Searing novel, by Iranian exile Djavahery, of love and betrayal in a time of revolution.
“If we were to have a reunion one day, it would have to take place in a cemetery.” In his English-language debut, screenwriter/novelist Djavahery writes pensively of an unnamed young man, just 13 when we meet him, who is hopelessly smitten by his 16-year-old cousin, Niloufar, whose name means “water lily” in Farsi.

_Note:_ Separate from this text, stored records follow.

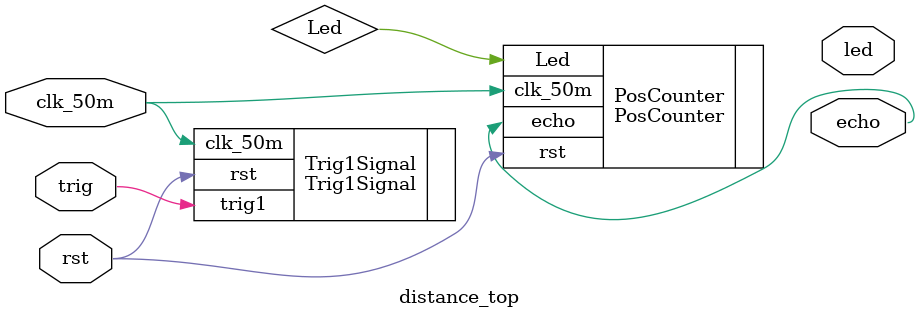
<source format=v>
module distance_top(
   input  clk_50m,
   input  rst,
   input  trig,
   output echo,
   output led
);


PosCounter PosCounter(
        .rst(rst),
        .echo(echo),
        .Led(Led),
        .clk_50m(clk_50m)
);


Trig1Signal Trig1Signal (
      .clk_50m(clk_50m),
      .rst (rst),
      .trig1(trig)
);

endmodule
</source>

She is beautiful, with long, black, curly hair and large eyes, and she swims like a dolphin in the cool waters of the Caspian Sea, carefree thanks to prosperous parents who are also members of the Communist Party: “Wealth, power, an elegant mother who looked like a Hollywood starlet…so different from the archetype of our mothers.” Like a figure out of Homer, Nilou also happens to have numerous suitors, two in the lead, one as beautiful as she, the other a klutz with the demeanor of a “beaten dog” whom our narrator lures into a compromising situation that will forever shame him. Not even the arrival of another cousin, half Iranian and half German, who sports “the tiniest bikini on the south coast of the Caspian” can dim the ardor of the local boys for Nilou. Come the revolution of Ayatollah Khomeini a few years later, and all those golden youth face doom. Called into service in the war that soon erupts with Iraq, some are squandered in suicide attacks while Nilou disappears, joining a leftist revolutionary group in Kurdistan, or so the narrator believes. A comrade eventually betrays her, as will her cousin, who, having also joined a Communist cell, decides that he cannot face the torture that is visited on him when he’s captured. At times reminiscent of Giorgio Bassani’s Garden of the Finzi-Continis, Djavahery’s novel is an aching evocation of a paradise lost, one that is impossible to regain, even in our narrator’s searching dreams.
Vivid, shattering, and utterly memorable.